● **EXCERPTED PASSAGE**:
Campisi and Starns properly report their longstanding involvement with the efforts of the UHN to gain federal recognition. They also reproach me for failing to report that I was an expert witness for the defense in a suit brought by the UHN in a federal court. That action, which ended with a summary judgment against the UHN more than five years ago, involved an indigenous land rights claim with respect to a particular small parcel in southern Louisiana and had nothing to do with the still-pending petition before the Bureau of Acknowledgment Research (BAR). Although one might guess as much from the footnote attached to their paragraph on this issue, it should be explicitly noted that Dr. Starns provided testimony on behalf of the UHN in that same court case. Presumably Dr. Starns does not believe that his involvement in that case diminishes his objectivity with respect to the matters treated in my article, yet he clearly intends for readers to conclude that I am tarnished because I testified for the opposing side.

Campisi and Starns make much of the fact that, in writing my article, [End Page 793] I had access to both the BAR's proposed finding against recognition and the UHN's rebuttal. Both are public documents that contain an enormous amount of information pertinent to the question of Houma identity, and it is confounding that any researcher would be chastised for having and using them. Without saying it in so many words, Campisi and Starns then proceed to lay out a rather transparent claim that I have committed some form of academic fraud because some of my evidence replicates evidence presented in the BAR's Proposed Finding and because some of my conclusions dovetail with the reasoning found there.

● **EXERCISE DESCRIPTION**:
In the passage on the UHN recognition dispute, how did the federal court suit brought by the UHN end?

● **SUPPLIED DATA**:

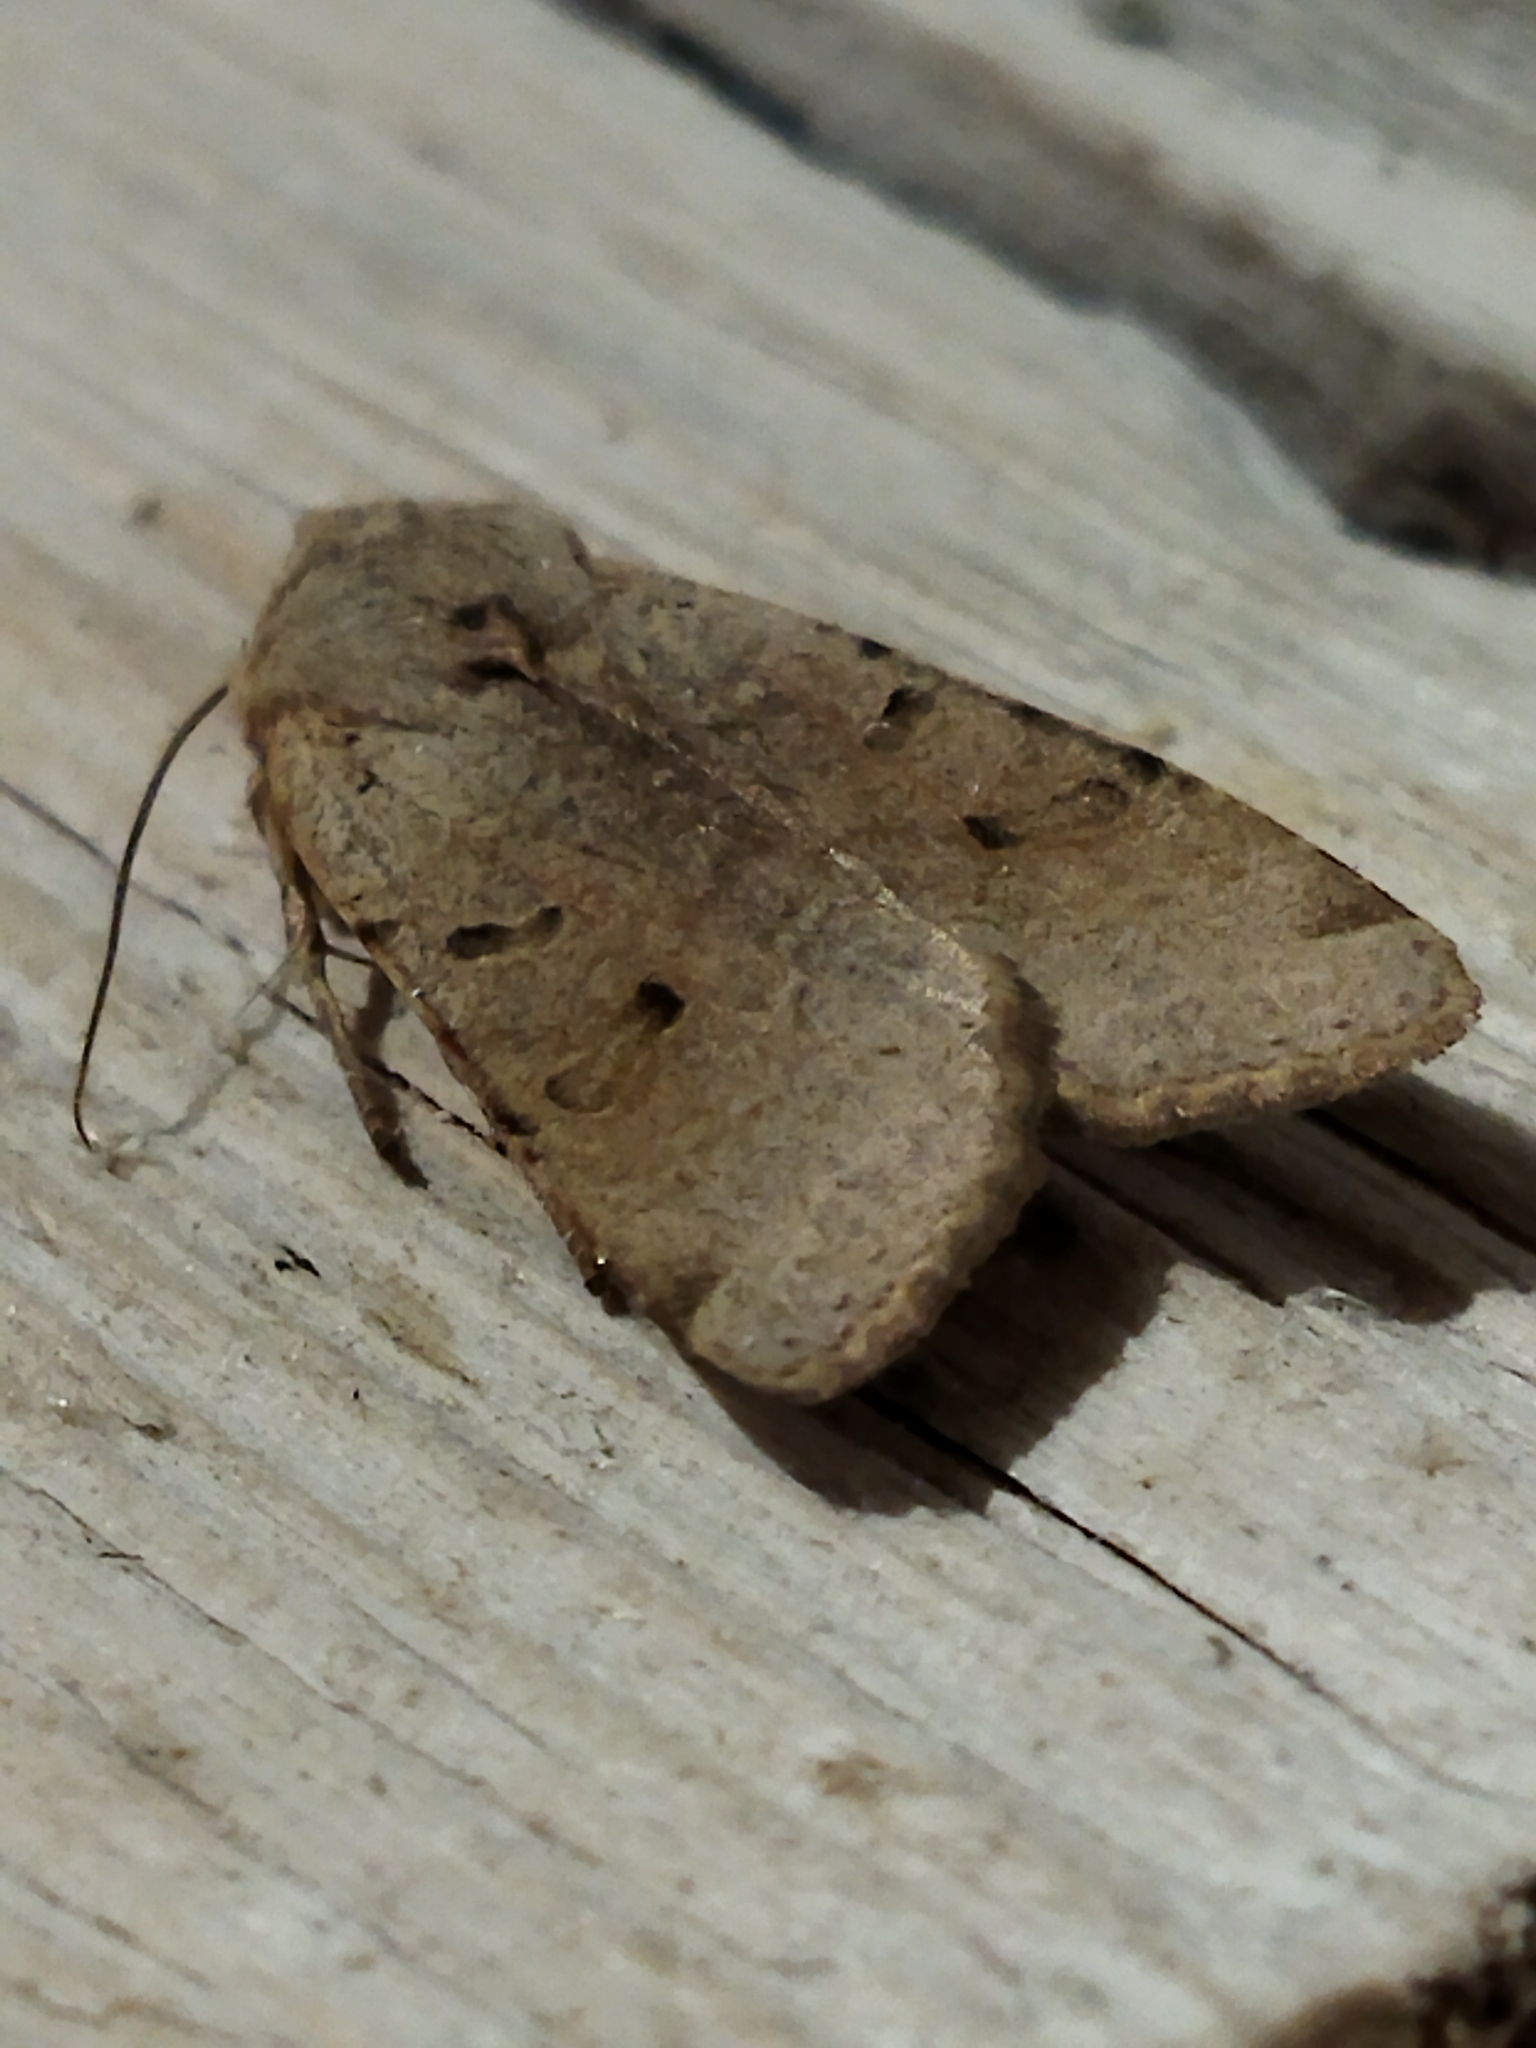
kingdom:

● **SOLUTION TO THE EXERCISE**:
It ended with a summary judgment against the UHN more than five years ago.